Assistant Provost Cheryl Young leads Global Initiatives, the campus center responsible for globally focused efforts and programming, including International Student & Scholar Services and Study Abroad.
According to Young, she, Provost Phyllis Callahan and other Global Initiatives members are currently discussing whether any winter term or spring term studying abroad programs through the university will be canceled.
"Our focus the past two weeks has been on our students in Paris and in Europe and in Luxembourg - the students who are there right now, and we're only now getting to the 'what ifs' for winter term," said Young.
While currently the university has not canceled any winter term study abroad programs, this is subject to change as the Global Initiatives team examines and reviews each of the 38 winter term programs.
One of the criteria being considered in the review is the Worldwide Travel Alert issued by the U.S. Department of State on Nov. 23. Young said the alert warned about possible risk due to terrorist threats worldwide, not just in Europe.
"A lot of people are saying the need is specific to Europe; it is not - this is a worldwide alert," said Young. "So we're looking at all of our programs, not just the ones in Europe. We're looking at programs in Washington D.C., New York City, Florida, San Francisco - this is a worldwide caution and it does include the United States."

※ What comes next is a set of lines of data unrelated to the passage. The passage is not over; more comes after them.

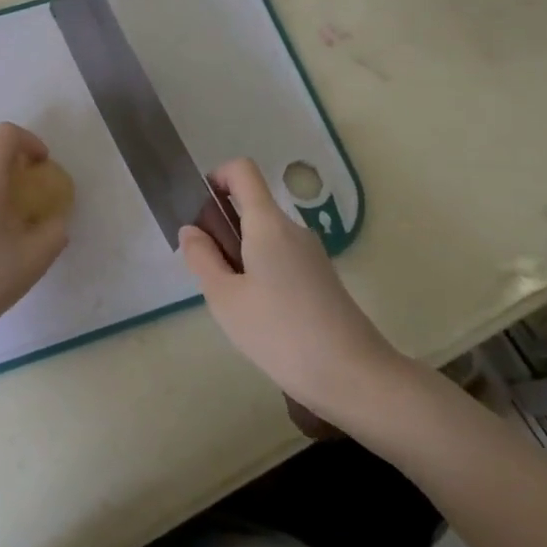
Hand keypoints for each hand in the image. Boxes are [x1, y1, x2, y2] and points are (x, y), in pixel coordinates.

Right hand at [179, 158, 416, 419]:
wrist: (354, 376)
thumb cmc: (281, 333)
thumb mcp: (226, 298)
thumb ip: (202, 258)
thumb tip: (191, 229)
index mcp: (268, 223)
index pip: (242, 170)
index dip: (217, 177)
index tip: (200, 211)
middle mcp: (293, 229)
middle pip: (252, 208)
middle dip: (223, 230)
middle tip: (211, 276)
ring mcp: (312, 254)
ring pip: (265, 238)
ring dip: (241, 257)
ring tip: (236, 305)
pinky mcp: (322, 279)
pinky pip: (281, 260)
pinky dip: (262, 274)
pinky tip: (262, 317)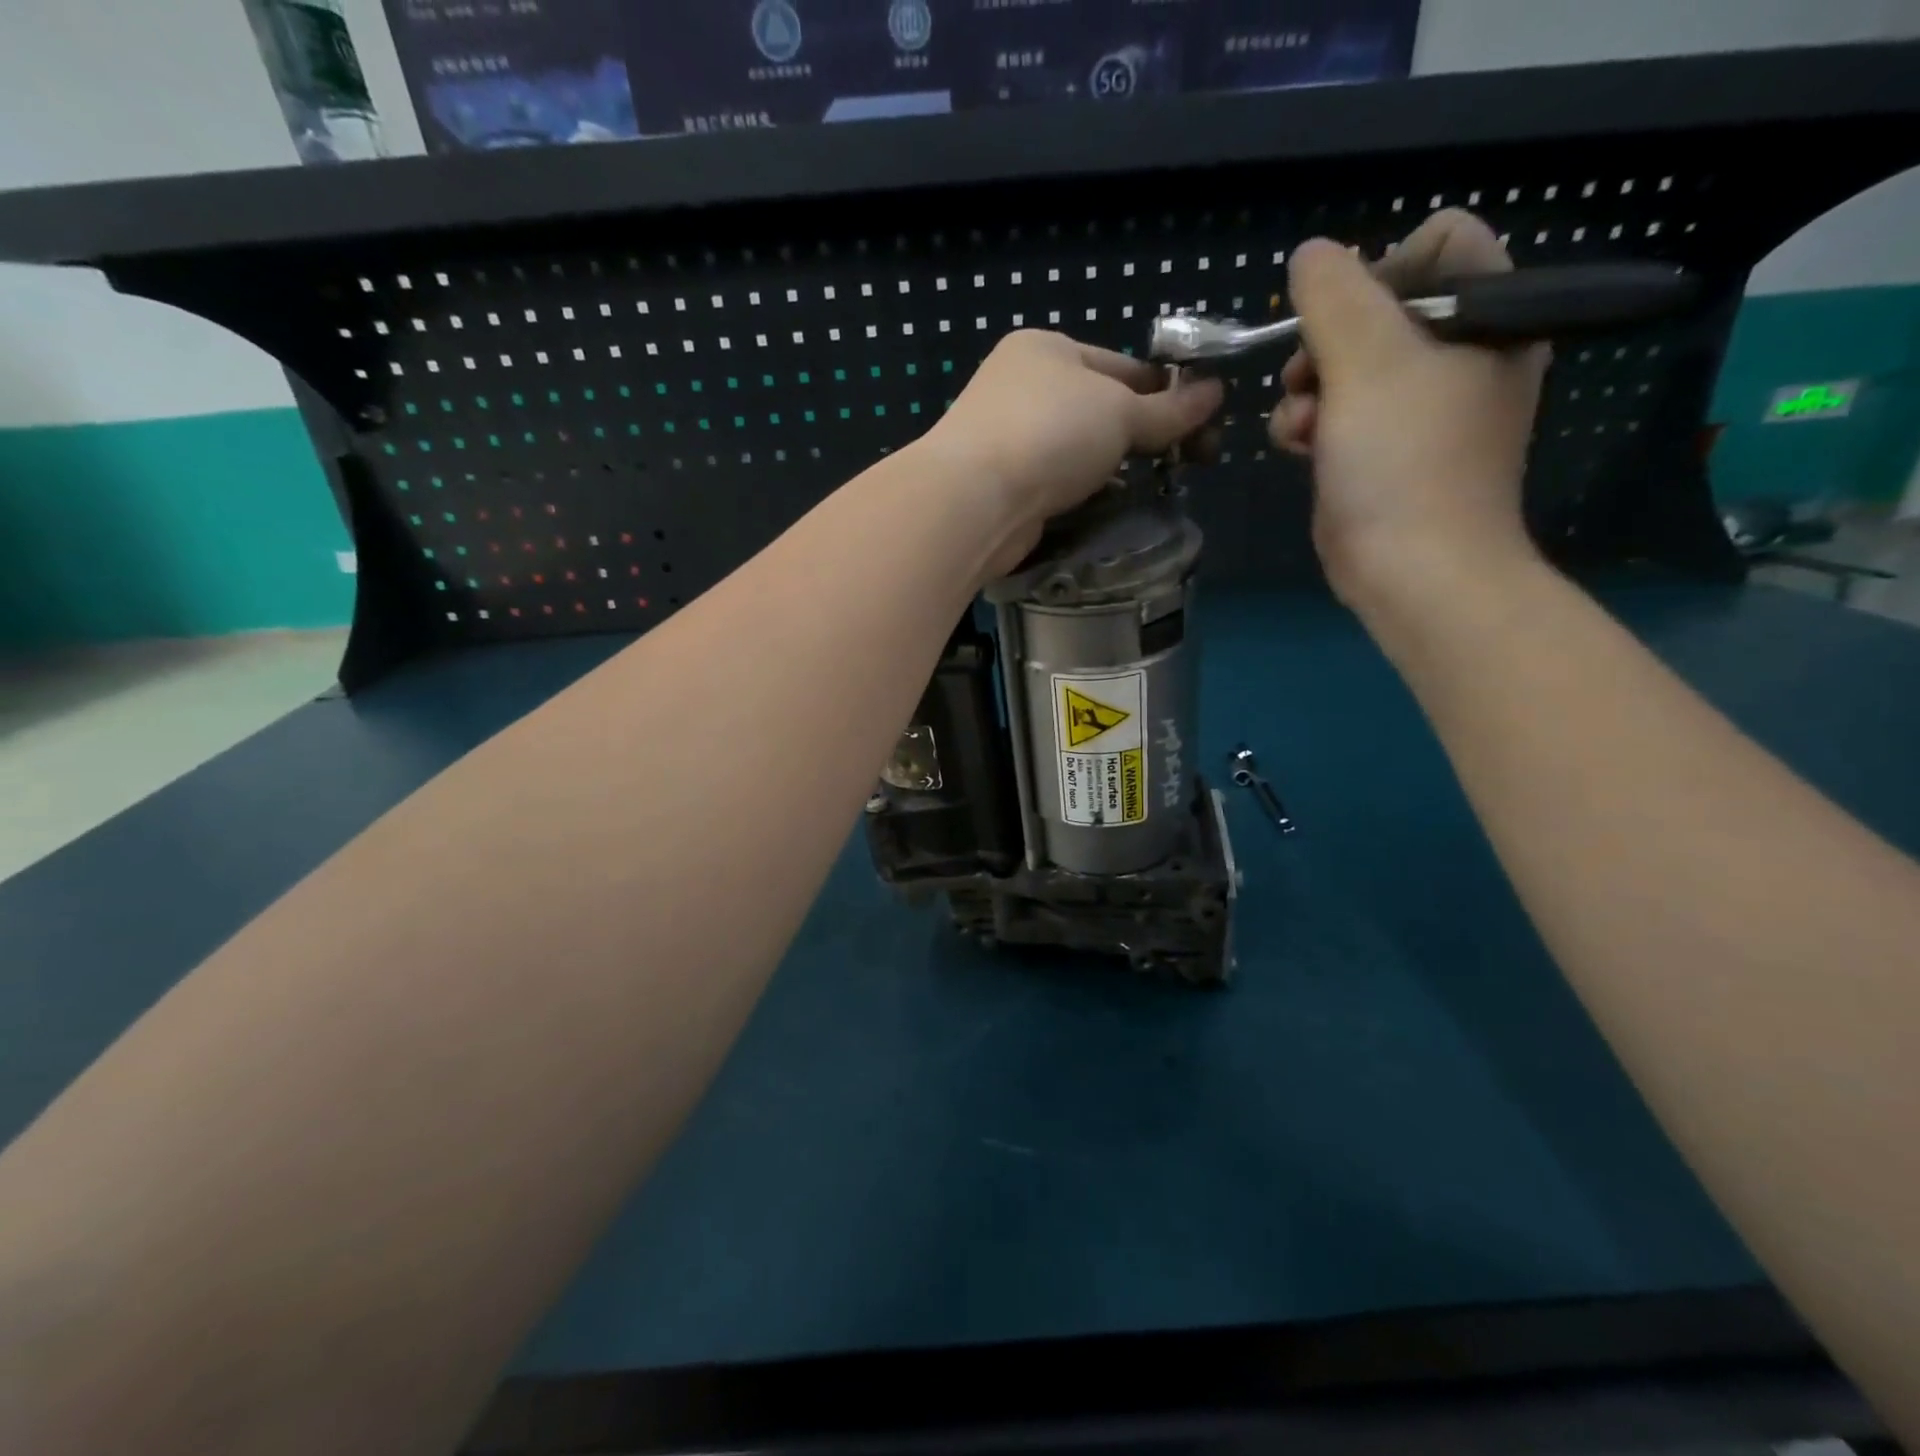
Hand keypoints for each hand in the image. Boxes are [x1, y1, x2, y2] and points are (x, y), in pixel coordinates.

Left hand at [923, 330, 1222, 577]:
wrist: (975, 500)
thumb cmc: (1051, 434)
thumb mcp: (1120, 412)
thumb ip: (1169, 410)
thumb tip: (1215, 393)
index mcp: (1047, 349)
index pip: (1123, 366)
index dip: (1168, 393)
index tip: (1204, 425)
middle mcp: (1023, 387)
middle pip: (1102, 409)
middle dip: (1147, 434)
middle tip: (1192, 463)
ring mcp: (1008, 438)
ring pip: (1080, 450)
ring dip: (1117, 468)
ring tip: (1157, 487)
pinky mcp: (1003, 484)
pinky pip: (1058, 482)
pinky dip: (1086, 492)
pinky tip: (1111, 507)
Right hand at [1270, 210, 1548, 610]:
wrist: (1412, 571)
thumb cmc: (1403, 462)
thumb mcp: (1367, 362)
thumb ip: (1334, 296)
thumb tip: (1310, 254)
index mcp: (1490, 317)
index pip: (1438, 244)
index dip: (1380, 270)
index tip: (1345, 322)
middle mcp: (1461, 355)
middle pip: (1379, 308)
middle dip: (1329, 342)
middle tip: (1309, 378)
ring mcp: (1421, 408)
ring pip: (1348, 364)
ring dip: (1309, 389)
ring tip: (1303, 427)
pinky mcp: (1384, 450)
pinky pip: (1340, 412)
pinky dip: (1312, 424)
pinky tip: (1300, 448)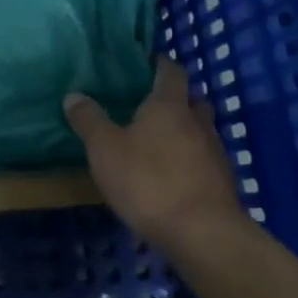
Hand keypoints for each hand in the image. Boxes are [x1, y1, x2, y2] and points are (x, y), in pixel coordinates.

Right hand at [64, 54, 241, 251]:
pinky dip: (192, 161)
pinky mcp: (224, 185)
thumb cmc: (148, 181)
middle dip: (177, 99)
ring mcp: (216, 154)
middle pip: (193, 100)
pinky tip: (174, 176)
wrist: (203, 235)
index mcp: (169, 106)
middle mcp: (198, 123)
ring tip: (160, 143)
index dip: (161, 64)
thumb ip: (89, 120)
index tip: (149, 62)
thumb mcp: (104, 149)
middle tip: (152, 105)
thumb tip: (73, 95)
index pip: (171, 72)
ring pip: (202, 131)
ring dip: (186, 132)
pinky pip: (205, 161)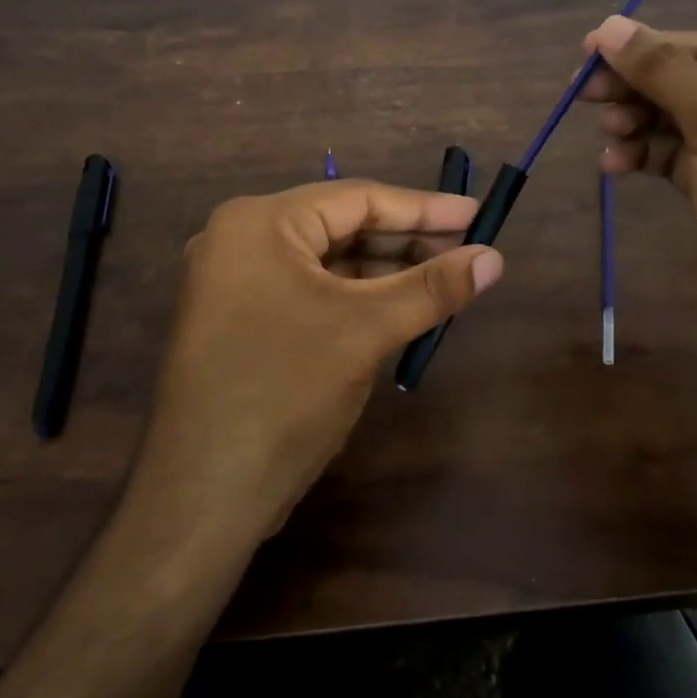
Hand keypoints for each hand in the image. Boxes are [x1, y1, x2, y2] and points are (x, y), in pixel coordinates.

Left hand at [126, 180, 503, 544]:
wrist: (202, 498)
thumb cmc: (284, 393)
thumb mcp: (365, 331)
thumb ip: (432, 288)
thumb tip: (494, 258)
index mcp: (259, 222)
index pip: (356, 199)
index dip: (423, 208)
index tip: (477, 215)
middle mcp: (241, 240)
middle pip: (341, 227)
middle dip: (406, 241)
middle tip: (467, 249)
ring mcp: (236, 282)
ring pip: (328, 262)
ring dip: (385, 271)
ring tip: (445, 277)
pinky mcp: (242, 320)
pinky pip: (311, 291)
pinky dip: (356, 297)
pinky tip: (400, 306)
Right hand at [580, 15, 696, 387]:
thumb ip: (664, 71)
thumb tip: (609, 25)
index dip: (651, 47)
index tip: (589, 51)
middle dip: (643, 89)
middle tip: (586, 95)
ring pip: (688, 121)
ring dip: (642, 123)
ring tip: (607, 134)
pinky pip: (686, 158)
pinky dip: (650, 157)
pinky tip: (615, 165)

The team is also reviewing the itineraries of each program and assessing the risk of each city and specific location the program plans to travel to, in addition to the risk associated with the program's country or region.
Junior Olivia Vandervoort was in Paris last winter term during the Charlie Hebdo shooting on Jan. 7. Vandervoort said that although the shooting scared her, she felt safe to stay in Paris after the attack.
"It was initially scary when there were still fugitives and we were locked down, but we were very certain that we were in good hands, and I sort of looked at it like it was something that could have happened anywhere," said Vandervoort. "I was in a very safe city, and I was going to be smart about what I was doing and not do anything unsafe; overall I just felt very safe and felt like the program was looking out for us."
Young said she does not want students to study abroad if they feel unsafe. However, she hopes that students will not forfeit their goals due to fear.
"I think that what should guide your study abroad decision are your professional, personal and academic goals," said Young. "You can't predict what is going to happen on any given day, you can't let fear guide where you go and what you do. In my opinion, you shouldn't let fear guide where you choose to study abroad, it should be goals that decide where you study."